Check out `moshi-finetune` Github repo to learn more: https://github.com/kyutai-labs/moshi-finetune/

## Installation

Clone the `moshi-finetune` repo:


In [None]:
%cd /content/
!git clone https://github.com/kyutai-labs/moshi-finetune.git

Install all required dependencies:

In [None]:
%pip install -r /content/moshi-finetune/requirements.txt

## Prepare dataset



In [None]:
from pathlib import Path

from huggingface_hub import snapshot_download

Path("/content/data/daily-talk-contiguous").mkdir(parents=True, exist_ok=True)

# Download the dataset
local_dir = snapshot_download(
    "kyutai/DailyTalkContiguous",
    repo_type="dataset",
    local_dir="/content/data/daily-talk-contiguous",
)

## Start training

In [None]:
# these info is needed for training
import os

os.environ["CUDA_DEVICE_ORDER"] = "PCI_BUS_ID"
os.environ["CUDA_VISIBLE_DEVICES"] = "0"

In [None]:
# define training configuration
# for your own use cases, you might want to change the data paths, model path, run_dir, and other hyperparameters
import yaml

config = """
# data
data:
  train_data: '/content/data/daily-talk-contiguous/dailytalk.jsonl' # Fill
  eval_data: '' # Optionally Fill
  shuffle: true

# model
moshi_paths:
  hf_repo_id: "kyutai/moshiko-pytorch-bf16"
  mimi_path: "tokenizer-e351c8d8-checkpoint125.safetensors"
  moshi_path: "model.safetensors"
  tokenizer_path: "tokenizer_spm_32k_3.model"

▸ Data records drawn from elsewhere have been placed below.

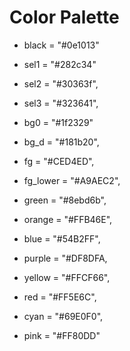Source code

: # Color Palette 

- black = "#0e1013"
- sel1 = "#282c34"
- sel2 = "#30363f",
- sel3 = "#323641",

- bg0 = "#1f2329"
- bg_d = "#181b20",
- fg = "#CED4ED",
- fg_lower = "#A9AEC2",

- green = "#8ebd6b",
- orange = "#FFB46E",
- blue = "#54B2FF",

- purple = "#DF8DFA,

- yellow = "#FFCF66",
- red = "#FF5E6C",
- cyan = "#69E0F0",
- pink = "#FF80DD"
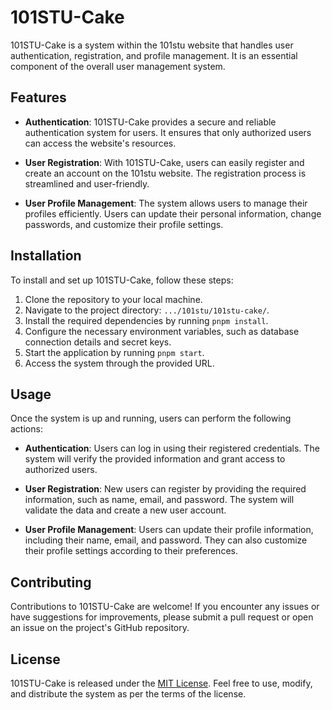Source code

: # 101STU-Cake

101STU-Cake is a system within the 101stu website that handles user authentication, registration, and profile management. It is an essential component of the overall user management system.

## Features

- **Authentication**: 101STU-Cake provides a secure and reliable authentication system for users. It ensures that only authorized users can access the website's resources.

- **User Registration**: With 101STU-Cake, users can easily register and create an account on the 101stu website. The registration process is streamlined and user-friendly.

- **User Profile Management**: The system allows users to manage their profiles efficiently. Users can update their personal information, change passwords, and customize their profile settings.

## Installation

To install and set up 101STU-Cake, follow these steps:

1. Clone the repository to your local machine.
2. Navigate to the project directory: `.../101stu/101stu-cake/`.
3. Install the required dependencies by running `pnpm install`.
4. Configure the necessary environment variables, such as database connection details and secret keys.
5. Start the application by running `pnpm start`.
6. Access the system through the provided URL.

## Usage

Once the system is up and running, users can perform the following actions:

- **Authentication**: Users can log in using their registered credentials. The system will verify the provided information and grant access to authorized users.

- **User Registration**: New users can register by providing the required information, such as name, email, and password. The system will validate the data and create a new user account.

- **User Profile Management**: Users can update their profile information, including their name, email, and password. They can also customize their profile settings according to their preferences.

## Contributing

Contributions to 101STU-Cake are welcome! If you encounter any issues or have suggestions for improvements, please submit a pull request or open an issue on the project's GitHub repository.

## License

101STU-Cake is released under the [MIT License](https://opensource.org/licenses/MIT). Feel free to use, modify, and distribute the system as per the terms of the license.
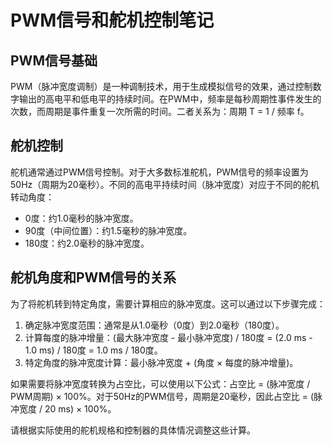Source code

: # PWM信号和舵机控制笔记

## PWM信号基础
PWM（脉冲宽度调制）是一种调制技术，用于生成模拟信号的效果，通过控制数字输出的高电平和低电平的持续时间。在PWM中，频率是每秒周期性事件发生的次数，而周期是事件重复一次所需的时间。二者关系为：周期 T = 1 / 频率 f。

## 舵机控制
舵机通常通过PWM信号控制。对于大多数标准舵机，PWM信号的频率设置为50Hz（周期为20毫秒）。不同的高电平持续时间（脉冲宽度）对应于不同的舵机转动角度：
- 0度：约1.0毫秒的脉冲宽度。
- 90度（中间位置）：约1.5毫秒的脉冲宽度。
- 180度：约2.0毫秒的脉冲宽度。

## 舵机角度和PWM信号的关系
为了将舵机转到特定角度，需要计算相应的脉冲宽度。这可以通过以下步骤完成：
1. 确定脉冲宽度范围：通常是从1.0毫秒（0度）到2.0毫秒（180度）。
2. 计算每度的脉冲增量：(最大脉冲宽度 - 最小脉冲宽度) / 180度 = (2.0 ms - 1.0 ms) / 180度 = 1.0 ms / 180度。
3. 特定角度的脉冲宽度计算：最小脉冲宽度 + (角度 × 每度的脉冲增量)。

如果需要将脉冲宽度转换为占空比，可以使用以下公式：占空比 = (脉冲宽度 / PWM周期) × 100%。对于50Hz的PWM信号，周期是20毫秒，因此占空比 = (脉冲宽度 / 20 ms) × 100%。

请根据实际使用的舵机规格和控制器的具体情况调整这些计算。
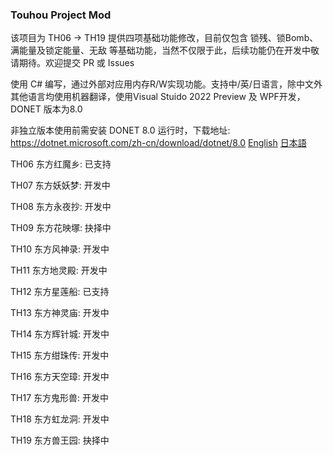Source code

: ### Touhou Project Mod
该项目为 TH06 -> TH19 提供四项基础功能修改，目前仅包含 锁残、锁Bomb、满能量及锁定能量、无敌 等基础功能，当然不仅限于此，后续功能仍在开发中敬请期待。欢迎提交 PR 或 Issues

使用 C# 编写，通过外部对应用内存R/W实现功能。支持中/英/日语言，除中文外其他语言均使用机器翻译，使用Visual Stuido 2022 Preview 及 WPF开发，DONET 版本为8.0

非独立版本使用前需安装 DONET 8.0 运行时，下载地址: https://dotnet.microsoft.com/zh-cn/download/dotnet/8.0
[English](README_en.md)  [日本語](README_jp.md)

TH06 东方红魔乡: 已支持 

TH07 东方妖妖梦: 开发中

TH08 东方永夜抄: 开发中

TH09 东方花映塚: 抉择中

TH10 东方风神录: 开发中

TH11 东方地灵殿: 开发中

TH12 东方星莲船: 已支持

TH13 东方神灵庙: 开发中

TH14 东方辉针城: 开发中

TH15 东方绀珠传: 开发中

TH16 东方天空璋: 开发中

TH17 东方鬼形兽: 开发中

TH18 东方虹龙洞: 开发中

TH19 东方兽王园: 抉择中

full_finetuning: false # Activate lora.enable if partial finetuning
lora:
  enable: true
  rank: 128
  scaling: 2.

# training hyperparameters
first_codebook_weight_multiplier: 100.
text_padding_weight: .5


# tokens per training steps = batch_size x num_GPUs x duration_sec
# we recommend a sequence duration of 300 seconds
# If you run into memory error, you can try reduce the sequence length
duration_sec: 100
batch_size: 1
max_steps: 300

gradient_checkpointing: true # Activate checkpointing of layers

# optim
optim:
  lr: 2.e-6
  weight_decay: 0.1
  pct_start: 0.05

# other
seed: 0
log_freq: 10
eval_freq: 1
do_eval: False
ckpt_freq: 10

save_adapters: True

run_dir: "/content/test"  # Fill
"""

# save the same file locally into the example.yaml file
with open("/content/example.yaml", "w") as file:
    yaml.dump(yaml.safe_load(config), file)

In [None]:
# make sure the run_dir has not been created before
# only run this when you ran torchrun previously and created the /content/test_ultra file
# ! rm -r /content/test

In [None]:
# start training

!cd /content/moshi-finetune && torchrun --nproc-per-node 1 -m train /content/example.yaml

## Inference

In [None]:
!python -m moshi.server --lora-folder=/content/test/checkpoints/checkpoint_000300/consolidated/